No entanto, o alívio temporário que podemos sentir pelo amor-próprio não pode comparar-se ao esmagador relevo do verdadeiro amor e aceitação por Deus. A “auto-aceitação” dos filhos de Deus não é uma tentativa ativa de amar-nos mais. Pelo contrário, ela está vindo cada vez mais a nos ver como Deus nos vê: pecadores, culpados, os seres humanos inadequados que foram lavados e declarados justos pela fé em Cristo
Sendo justificados gratuitamente pela sua graça, pela redenção que há em Cristo Jesus.
Romanos 3:24
Verdadeiro amor-próprio é a aceitação de nós mesmos como resgatadas pessoas. Sim, somos amados e aceitos, mas é precisamente não porque sejamos dignos em nós mesmos, mas porque Cristo é digno. Somente quando aceitamos a realidade da redenção podemos encontrar liberdade para olhar para fora. Quando nosso olhar está inclinado para dentro de nós mesmos, deixamos de amar a Deus e não podemos esperar amar os outros.

Você se ama bastante?

Você se ama o suficiente para parar de negar que seus pecados, suas falhas, suas inadequações são tão reais quanto suas virtudes? Você ama a si mesmo o suficiente para parar de raspar a auto-estima de peças quebradas e pecaminosas de si mesmo e, em vez disso, abraçar o dom gratuito do amor do Pai por amor de Cristo?

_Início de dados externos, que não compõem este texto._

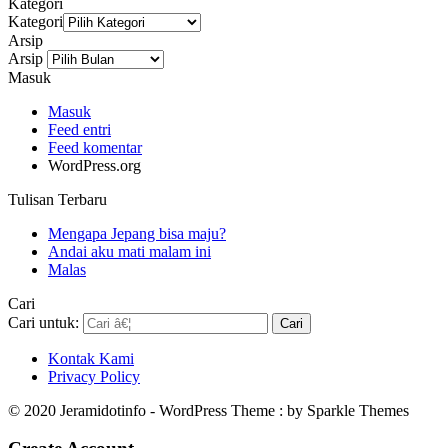
Kategori
Kategori
Arsip
Arsip
Masuk
Masuk
Feed entri
Feed komentar
WordPress.org
Tulisan Terbaru
Mengapa Jepang bisa maju?
Andai aku mati malam ini
Malas
Cari
Cari untuk:
Kontak Kami
Privacy Policy
© 2020 Jeramidotinfo - WordPress Theme : by Sparkle Themes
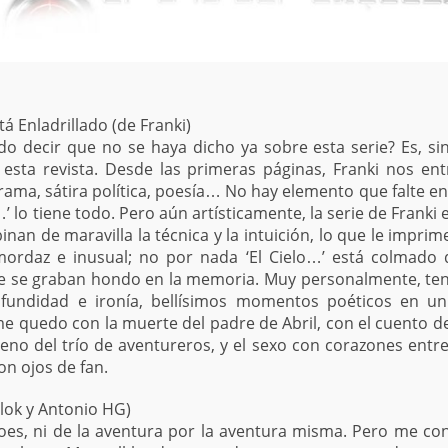
stá Enladrillado (de Franki)
o decir que no se haya dicho ya sobre esta serie? Es, s
 esta revista. Desde las primeras páginas, Franki nos 
rama, sátira política, poesía… No hay elemento que falte en
’ lo tiene todo. Pero aún artísticamente, la serie de Franki 
binan de maravilla la técnica y la intuición, lo que le impri
mordaz e inusual; no por nada ‘El Cielo…’ está colmado 
que se graban hondo en la memoria. Muy personalmente, ten
ofundidad e ironía, bellísimos momentos poéticos en u
e quedo con la muerte del padre de Abril, con el cuento de
ógeno del trío de aventureros, y el sexo con corazones entre 
on ojos de fan.
lok y Antonio HG)
es, ni de la aventura por la aventura misma. Pero me co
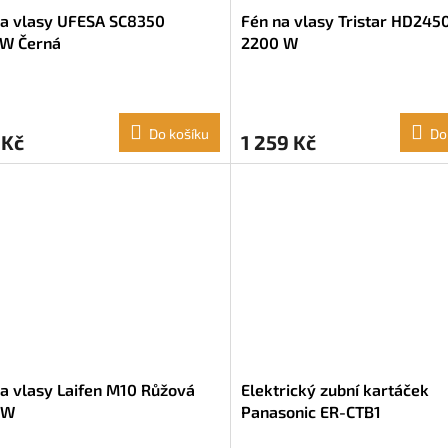
na vlasy UFESA SC8350
Fén na vlasy Tristar HD245
W Černá
2200 W
Do košíku
Do
 Kč
1 259 Kč
a vlasy Laifen M10 Růžová
Elektrický zubní kartáček
 W
Panasonic ER-CTB1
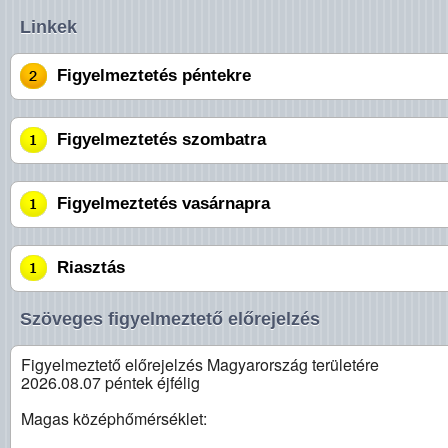
Linkek
Figyelmeztetés péntekre
Figyelmeztetés szombatra
Figyelmeztetés vasárnapra
Riasztás
Szöveges figyelmeztető előrejelzés
Figyelmeztető előrejelzés Magyarország területére
2026.08.07 péntek éjfélig
Magas középhőmérséklet:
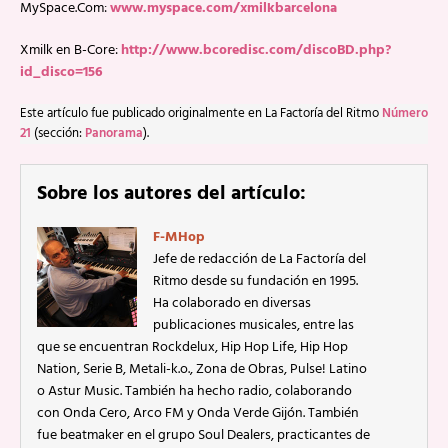
MySpace.Com:
www.myspace.com/xmilkbarcelona
Xmilk en B-Core:
http://www.bcoredisc.com/discoBD.php?
id_disco=156
Este artículo fue publicado originalmente en La Factoría del Ritmo
Número
21
(sección:
Panorama
).
Sobre los autores del artículo:
F-MHop
Jefe de redacción de La Factoría del
Ritmo desde su fundación en 1995.
Ha colaborado en diversas
publicaciones musicales, entre las
que se encuentran Rockdelux, Hip Hop Life, Hip Hop
Nation, Serie B, Metali-k.o., Zona de Obras, Pulse! Latino
o Astur Music. También ha hecho radio, colaborando
con Onda Cero, Arco FM y Onda Verde Gijón. También
fue beatmaker en el grupo Soul Dealers, practicantes de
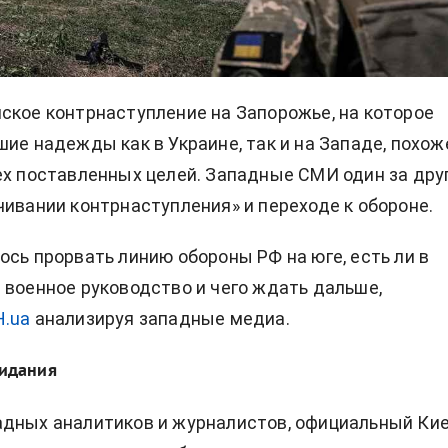
ское контрнаступление на Запорожье, на которое
шие надежды как в Украине, так и на Западе, похож
ех поставленных целей. Западные СМИ один за дру
чивании контрнаступления» и переходе к обороне.
ось прорвать линию обороны РФ на юге, есть ли в
 военное руководство и чего ждать дальше,
.ua
анализируя западные медиа.
идания
дных аналитиков и журналистов, официальный Кие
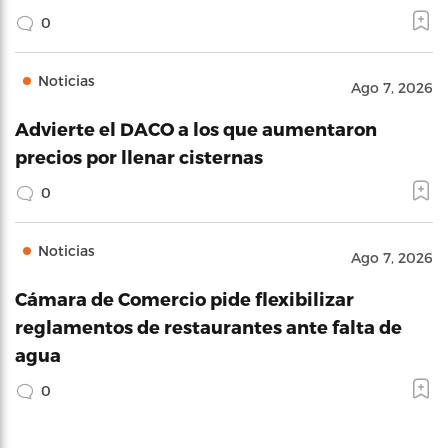
0
Noticias
Ago 7, 2026
Advierte el DACO a los que aumentaron
precios por llenar cisternas
0
Noticias
Ago 7, 2026
Cámara de Comercio pide flexibilizar
reglamentos de restaurantes ante falta de
agua
0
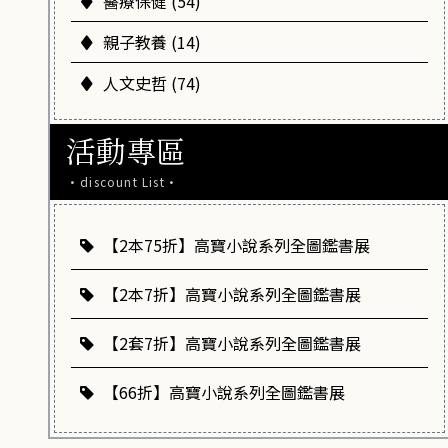
醫療保健 (54)
親子教養 (14)
人文史哲 (74)
活動專區
·discount List·
【2本75折】高寶小說系列全圖鑑書展
【2本7折】高寶小說系列全圖鑑書展
【2套7折】高寶小說系列全圖鑑書展
【66折】高寶小說系列全圖鑑書展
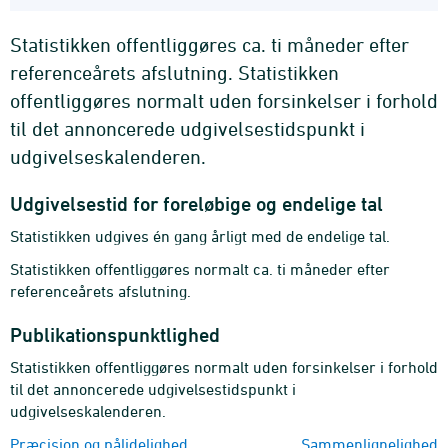
Statistikken offentliggøres ca. ti måneder efter
referenceårets afslutning. Statistikken
offentliggøres normalt uden forsinkelser i forhold
til det annoncerede udgivelsestidspunkt i
udgivelseskalenderen.
Udgivelsestid for foreløbige og endelige tal
Statistikken udgives én gang årligt med de endelige tal.
Statistikken offentliggøres normalt ca. ti måneder efter
referenceårets afslutning.
Publikationspunktlighed
Statistikken offentliggøres normalt uden forsinkelser i forhold
til det annoncerede udgivelsestidspunkt i
udgivelseskalenderen.
Præcision og pålidelighed
Sammenlignelighed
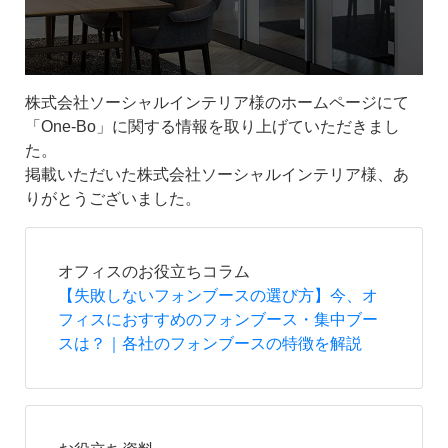
株式会社ソーシャルインテリア様のホームページにて
「One-Bo」に関する情報を取り上げていただきまし
た。
掲載いただいた株式会社ソーシャルインテリア様、あ
りがとうございました。
オフィスのお役立ちコラム
【失敗しないフォンブースの選び方】今、オ
フィスにおすすめのフォンブース・集中ブー
スは？｜各社のフォンブースの特徴を解説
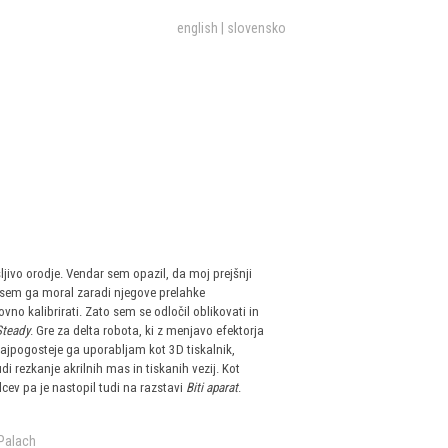
english
slovensko
ljivo orodje. Vendar sem opazil, da moj prejšnji
aj sem ga moral zaradi njegove prelahke
o kalibrirati. Zato sem se odločil oblikovati in
teady
. Gre za delta robota, ki z menjavo efektorja
ajpogosteje ga uporabljam kot 3D tiskalnik,
i rezkanje akrilnih mas in tiskanih vezij. Kot
alcev pa je nastopil tudi na razstavi
Biti aparat
.
 Palach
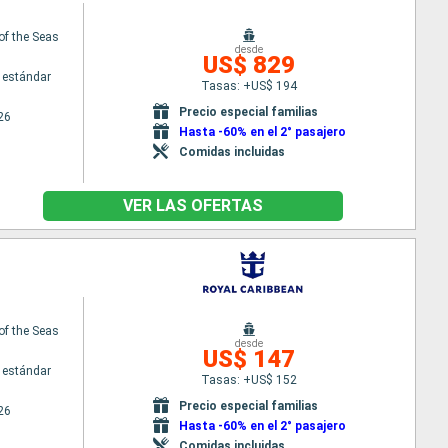
of the Seas
desde
US$ 829
 estándar
Tasas: +US$ 194
Precio especial familias
26
Hasta -60% en el 2° pasajero
Comidas incluidas
VER LAS OFERTAS
of the Seas
desde
US$ 147
 estándar
Tasas: +US$ 152
Precio especial familias
26
Hasta -60% en el 2° pasajero
Comidas incluidas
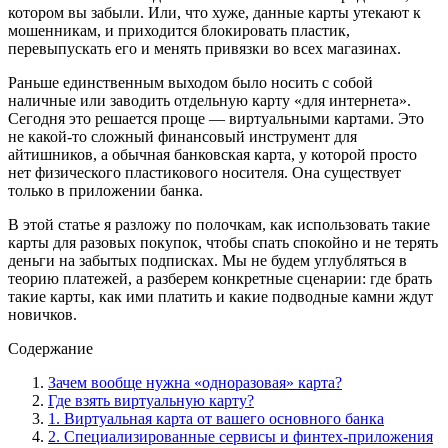
котором вы забыли. Или, что хуже, данные карты утекают к
мошенникам, и приходится блокировать пластик,
перевыпускать его и менять привязки во всех магазинах.
Раньше единственным выходом было носить с собой
наличные или заводить отдельную карту «для интернета».
Сегодня это решается проще — виртуальными картами. Это
не какой-то сложный финансовый инструмент для
айтишников, а обычная банковская карта, у которой просто
нет физического пластикового носителя. Она существует
только в приложении банка.
В этой статье я разложу по полочкам, как использовать такие
карты для разовых покупок, чтобы спать спокойно и не терять
деньги на забытых подписках. Мы не будем углубляться в
теорию платежей, а разберем конкретные сценарии: где брать
такие карты, как ими платить и какие подводные камни ждут
новичков.
Содержание
Зачем вообще нужна «одноразовая» карта?
Где взять виртуальную карту?
1. Виртуальная карта от вашего основного банка
2. Специализированные сервисы и финтех-приложения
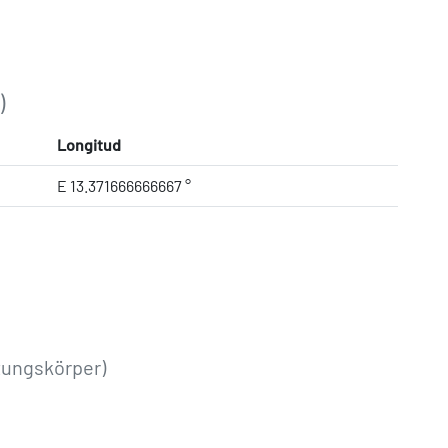
)
Longitud
E 13.371666666667 °
tungskörper)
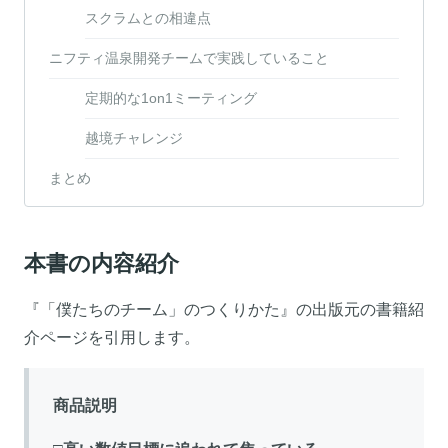
スクラムとの相違点
ニフティ温泉開発チームで実践していること
定期的な1on1ミーティング
越境チャレンジ
まとめ
本書の内容紹介
『「僕たちのチーム」のつくりかた』の出版元の書籍紹
介ページを引用します。
商品説明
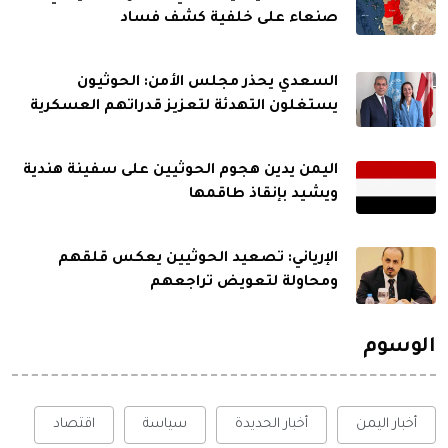
صنعاء على خلفية كشف فساد
السعدي يحذر مجلس الأمن: الحوثيون
يستغلون التهدئة لتعزيز قدراتهم العسكرية
اليمن يدين هجوم الحوثيين على سفينة هندية
ويشيد بإنقاذ طاقمها
الإرياني: تصعيد الحوثيين يعكس قلقهم
ومحاولة لتعويض تراجعهم
الوسوم
أخبار اليمن
أخبار الحديدة
سياسة
اقتصاد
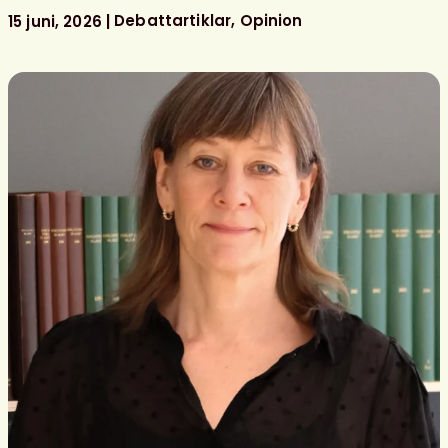
bemannade
Debattartiklar
Opinion
15 juni, 2026
skolbibliotek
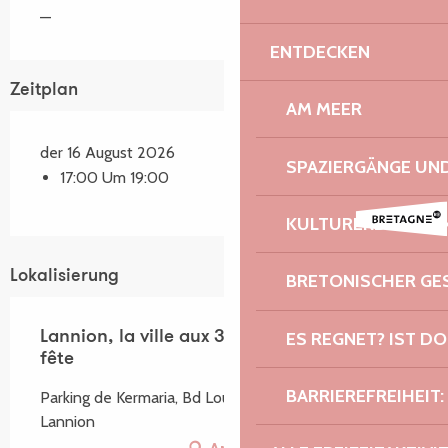
—
ENTDECKEN
Zeitplan
AM MEER
der 16 August 2026
SPAZIERGÄNGE U
17:00 Um 19:00
KULTURERBE UND 
Lokalisierung
BRETONISCHER G
ES REGNET? IST DO
Lannion, la ville aux 3 gares - Léguer en
fête
BARRIEREFREIHEIT:
Parking de Kermaria, Bd Louis Guilloux, 22300
Lannion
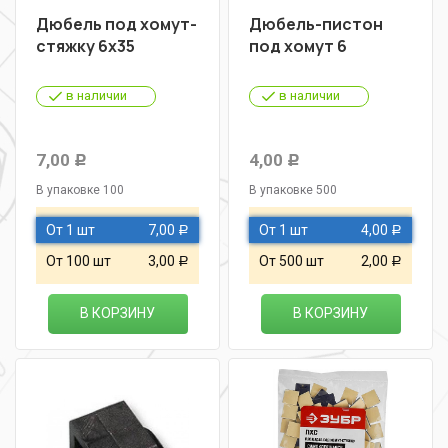
Дюбель под хомут-
Дюбель-пистон
стяжку 6х35
под хомут 6
в наличии
в наличии
7,00
4,00
Р
Р
В упаковке 100
В упаковке 500
От 1 шт
7,00
От 1 шт
4,00
Р
Р
От 100 шт
3,00
От 500 шт
2,00
Р
Р
В КОРЗИНУ
В КОРЗИНУ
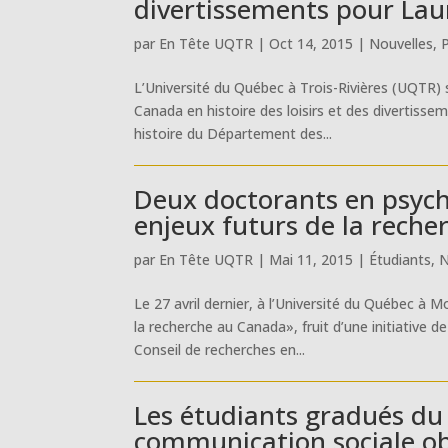
divertissements pour Lau
par
En Tête UQTR
|
Oct 14, 2015
|
Nouvelles
,
L’Université du Québec à Trois-Rivières (UQTR)
Canada en histoire des loisirs et des divertissem
histoire du Département des...
Deux doctorants en psych
enjeux futurs de la rech
par
En Tête UQTR
|
Mai 11, 2015
|
Étudiants
,
N
Le 27 avril dernier, à l’Université du Québec à M
la recherche au Canada», fruit d’une initiative 
Conseil de recherches en...
Les étudiants gradués du
communication sociale o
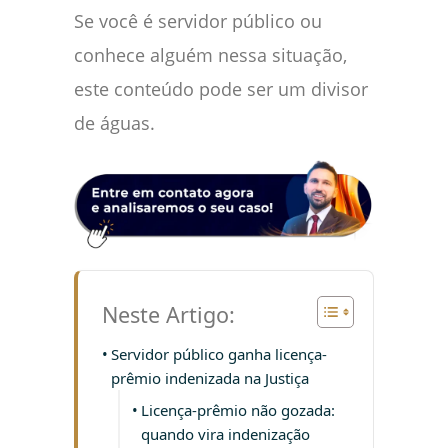
Se você é servidor público ou
conhece alguém nessa situação,
este conteúdo pode ser um divisor
de águas.
Neste Artigo:
Servidor público ganha licença-
prêmio indenizada na Justiça
Licença-prêmio não gozada:
quando vira indenização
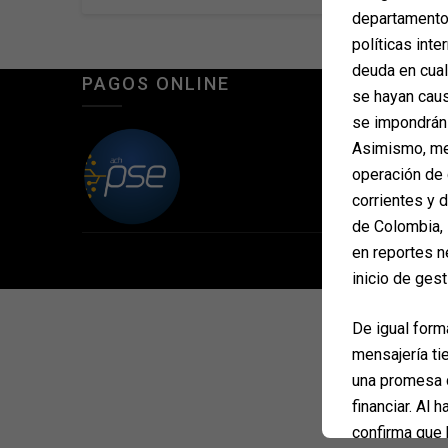
departamento 
políticas inte
deuda en cua
PAGOS ONLINE
se hayan caus
se impondrán 
Asimismo, med
operación de 
corrientes y 
de Colombia, 
en reportes n
©2026 Financi
inicio de gest
De igual form
mensajería ti
una promesa d
financiar. Al 
confirma que 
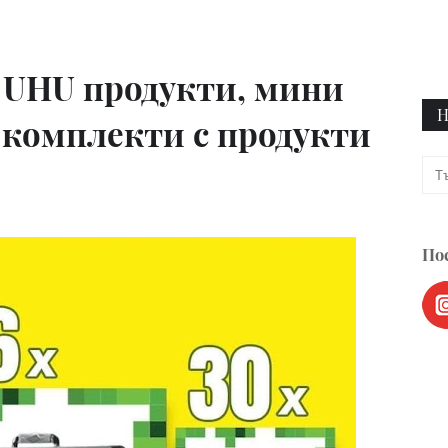
 UHU продукти, мини
Н
 комплекти с продукти
Пос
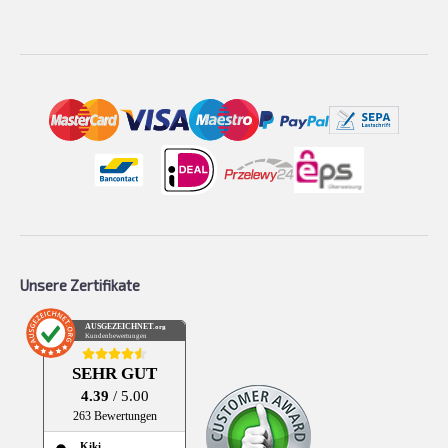
Unsere Zertifikate
AUSGEZEICHNET
.org
Kundenbewertungen
SEHR GUT
4.39
/ 5.00
263 Bewertungen
Kiki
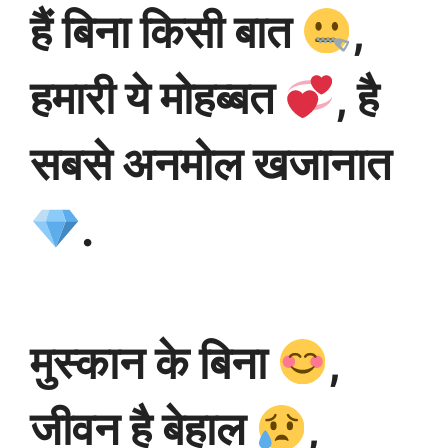
हैं बिना किसी बात
,
हमारी ये मोहब्बत
, है
सबसे अनमोल खजानात
.
मुस्कान के बिना
,
जीवन है बेहाल
,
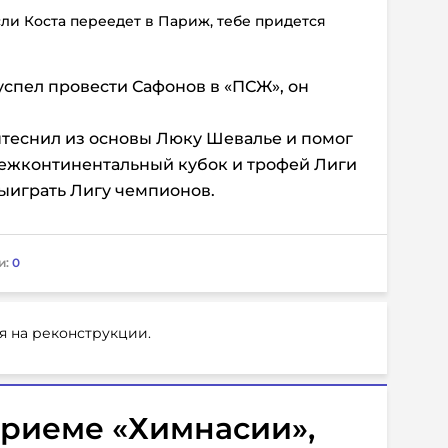
если Коста переедет в Париж, тебе придется
 успел провести Сафонов в «ПСЖ», он
еснил из основы Люку Шевалье и помог
Межконтинентальный кубок и трофей Лиги
 выиграть Лигу чемпионов.
и:
0
я на реконструкции.
приеме «Химнасии»,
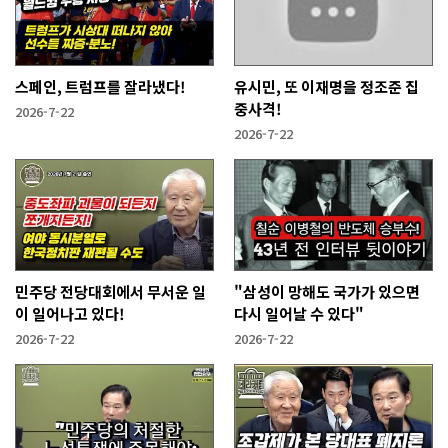
스페인, 트럼프를 잘라냈다!
유시민, 또 이재명을 정조준 집
중사격!
2026-7-22
2026-7-22
민주당 전당대회에서 무서운 일
"삼성이 망해도 국가가 있으면
이 일어나고 있다!
다시 일어날 수 있다"
2026-7-22
2026-7-22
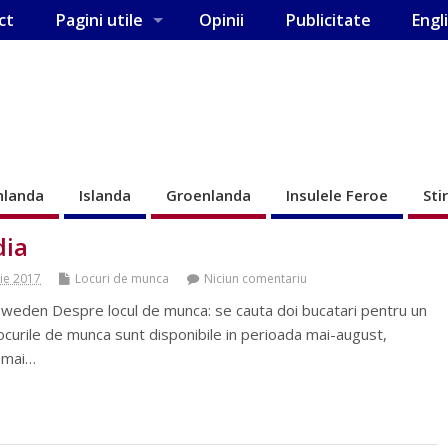
ct
Pagini utile
Opinii
Publicitate
Engl
nlanda
Islanda
Groenlanda
Insulele Feroe
Sti
dia
ie 2017
Locuri de munca
Niciun comentariu
Sweden Despre locul de munca: se cauta doi bucatari pentru un
Locurile de munca sunt disponibile in perioada mai-august,
(mai…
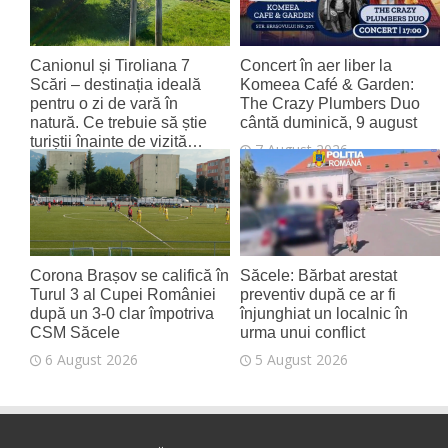
Canionul și Tiroliana 7
Concert în aer liber la
Scări – destinația ideală
Komeea Café & Garden:
pentru o zi de vară în
The Crazy Plumbers Duo
natură. Ce trebuie să știe
cântă duminică, 9 august
turiștii înainte de vizită…
7 August 2026
7 August 2026
Corona Brașov se califică în
Săcele: Bărbat arestat
Turul 3 al Cupei României
preventiv după ce ar fi
după un 3-0 clar împotriva
înjunghiat un localnic în
CSM Săcele
urma unui conflict
6 August 2026
5 August 2026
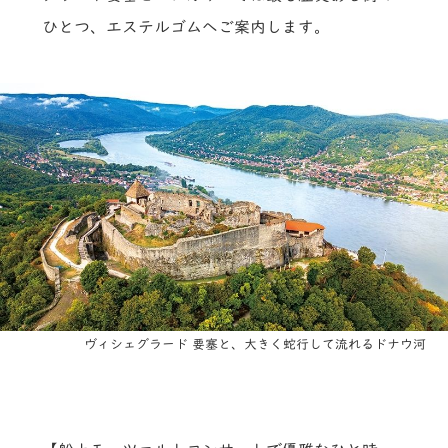
ひとつ、エステルゴムへご案内します。
ヴィシェグラード 要塞と、大きく蛇行して流れるドナウ河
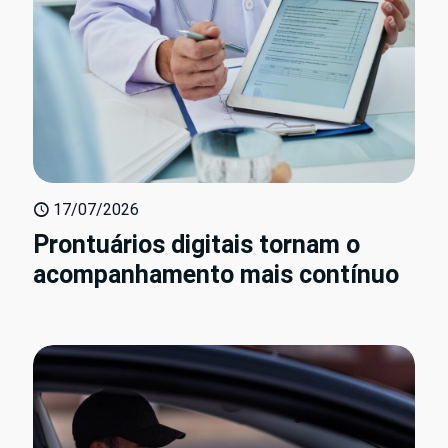
17/07/2026
Prontuários digitais tornam o
acompanhamento mais contínuo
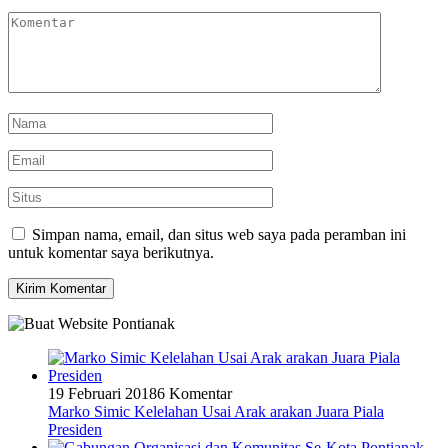
Simpan nama, email, dan situs web saya pada peramban ini
untuk komentar saya berikutnya.
19 Februari 2018
6 Komentar
Marko Simic Kelelahan Usai Arak arakan Juara Piala
Presiden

Se o mundo realmente se importasse em nos ajudar a amar a nós mesmos, simplesmente pregaria o evangelho. Somente as boas novas de Cristo oferecem verdadeira esperança. A mensagem do evangelho é uma mensagem de liberdade dos esforços para amar o nosso "EU" quebrado, fornecendo uma pena que vem de fora do nosso quebrantamento – uma pena que vem de Cristo.

Você se ama o suficiente para aceitar isso?

Que Deus te abençoe, obrigado por ler!